75 anni di una Costituzione da difendere

Ci saranno sicuramente, nel corso dell’anno, parecchie occasioni ufficiali per ricordare il 75° della Costituzione, però la serata sanremese di Roberto Benigni, di fronte al Presidente della Repubblica, Sergio Mattarella, è stata davvero un bel momento. Con la passione che lo contraddistingue, l’artista toscano ci ha lanciato un messaggio su cui siamo chiamati a riflettere.

Da tre quarti di secolo la nostra Carta costituzionale rappresenta la trama della nostra convivenza civile e democratica. I valori che la informano accompagnano il nostro vivere, tutti insieme, come grande comunità nazionale nelle sue molteplici articolazioni e differenze. E’ davvero la casa di tutti gli italiani: lo è oggi, lo era ieri e lo sarà certamente domani.

Benigni ha preso ad esempio l’art. 21 sulla manifestazione del pensiero in piena libertà. Qualcosa che a noi, abituati come siamo ad un Paese libero e una società democratica, non facciamo più caso e che invece è il frutto di una faticosa conquista. Un diritto soppresso durante l’epoca fascista e ancor oggi assente in larga parte del mondo.

Ma non c’è solo questo a caratterizzare la nostra Carta. Pensiamo all’art. 11 con il ripudio della guerra. Verbo inusuale quel ripudiare, distante dal nostro linguaggio quotidiano ma di rara forza a sancire la totale estraneità delle nostre istituzioni o, per meglio dire, della nostra nazione in quanto comunità a qualsiasi impresa bellica offensiva. Un principio di cui oggi, con una guerra ai confini europei, ancor di più comprendiamo l’importanza.
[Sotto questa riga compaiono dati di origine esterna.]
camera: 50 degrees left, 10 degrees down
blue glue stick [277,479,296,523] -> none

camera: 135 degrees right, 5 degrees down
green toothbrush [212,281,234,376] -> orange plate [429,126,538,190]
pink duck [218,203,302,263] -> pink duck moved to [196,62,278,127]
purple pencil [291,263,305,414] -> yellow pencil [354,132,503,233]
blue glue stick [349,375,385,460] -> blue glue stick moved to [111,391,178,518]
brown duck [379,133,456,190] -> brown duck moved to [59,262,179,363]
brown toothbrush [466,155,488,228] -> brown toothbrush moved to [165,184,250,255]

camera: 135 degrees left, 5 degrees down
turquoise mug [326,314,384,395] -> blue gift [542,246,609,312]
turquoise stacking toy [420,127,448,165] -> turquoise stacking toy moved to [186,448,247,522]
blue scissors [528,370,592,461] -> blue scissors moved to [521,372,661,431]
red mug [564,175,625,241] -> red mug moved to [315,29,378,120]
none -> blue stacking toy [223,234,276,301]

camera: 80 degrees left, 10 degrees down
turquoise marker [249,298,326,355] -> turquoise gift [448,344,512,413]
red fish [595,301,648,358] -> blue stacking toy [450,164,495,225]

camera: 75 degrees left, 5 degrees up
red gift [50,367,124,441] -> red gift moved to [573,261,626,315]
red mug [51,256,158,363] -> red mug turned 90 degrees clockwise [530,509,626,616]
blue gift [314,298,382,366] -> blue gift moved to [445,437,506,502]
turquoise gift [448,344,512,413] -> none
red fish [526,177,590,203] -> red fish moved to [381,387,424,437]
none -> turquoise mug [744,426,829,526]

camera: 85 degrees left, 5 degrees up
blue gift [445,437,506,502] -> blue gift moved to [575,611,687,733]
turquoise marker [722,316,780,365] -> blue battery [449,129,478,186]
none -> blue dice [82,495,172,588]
I primi dodici articoli della Costituzione gettano le basi del nostro ordinamento, enunciandone i principi fondamentali. Enorme la caratura dell’art. 2: <<La Repubblica riconosce e garantisce i diritti inviolabili dell’uomo>>. Una protezione non solo in quanto singolo individuo ma anche <<nelle formazioni sociali ove si svolge la sua personalità>>: ovvero in tutti quei luoghi ove ciascuno si trova a vivere assieme agli altri, cominciando dal mondo del lavoro.

Altrettanto straordinaria la portata dell’art. 3 che, dopo aver sancito la pari dignità e l’uguaglianza di tutti i cittadini senza distinzioni di sesso, razza, lingua, religione, opinioni politiche e sociali, impegna la Repubblica <<a rimuovere gli ostacoli di ordine economico e sociale che limitando di fatto la libertà e la eguaglianza dei cittadini, impediscono il pieno sviluppo della persona umana>> nella vita politica, economica e sociale del Paese. Un preciso compito, dunque, per la classe politica in direzione di una società solidale ed inclusiva.

A questi due capisaldi che delineano la concezione di società promossa dalla Carta, possiamo aggiungere l’art. 32 che tutela la salute sia come fondamentale diritto dell’individuo (e da qui scaturisce il senso stesso di un servizio sanitario pubblico, gratuito ed universale) sia come interesse della collettività (a fornire piena legittimità, come è accaduto con il Covid, ai piani vaccinali a per proteggere la popolazione, specie quella più debole).

Autentica leva di promozione sociale è poi l’art. 36 con il diritto ad una retribuzione sufficiente <<ad assicurare a sé e alla famiglia un’esistenza libera e dignitosa>>. Evidente il richiamo ad un salario minimo per legge: soglia sotto la quale non si possa mai scendere. E infine non si può sottacere l’art.41 che vincola la libera iniziativa economica dei privati – attività certo meritevole di continua attenzione – al rispetto della sicurezza e della dignità umana, nonché alla tutela dell’ambiente.

Siamo insomma di fronte ad un mosaico composto da tanti tasselli il cui filo conduttore è la centralità della persona umana, posta a fondamento di una società libera, democratica e solidale. Un fondamento che non è di destra o di sinistra ma referenza universale per orientare il nostro avvenire, il nostro vivere in comune come nazione. Difendere e sentire propria la Carta costituzionale, valorizzandone i principi e attuandone le parti incompiute: questo l’impegno della classe politica. L’umore malmostoso di fronte alla prolusione di Benigni al teatro Ariston fa invece pensare che larga parte di questa destra non senta come proprio questo impegno. Magari è solo un’impressione e a pensar male si fa peccato. Però – diceva Giulio Andreotti – spesso si indovina.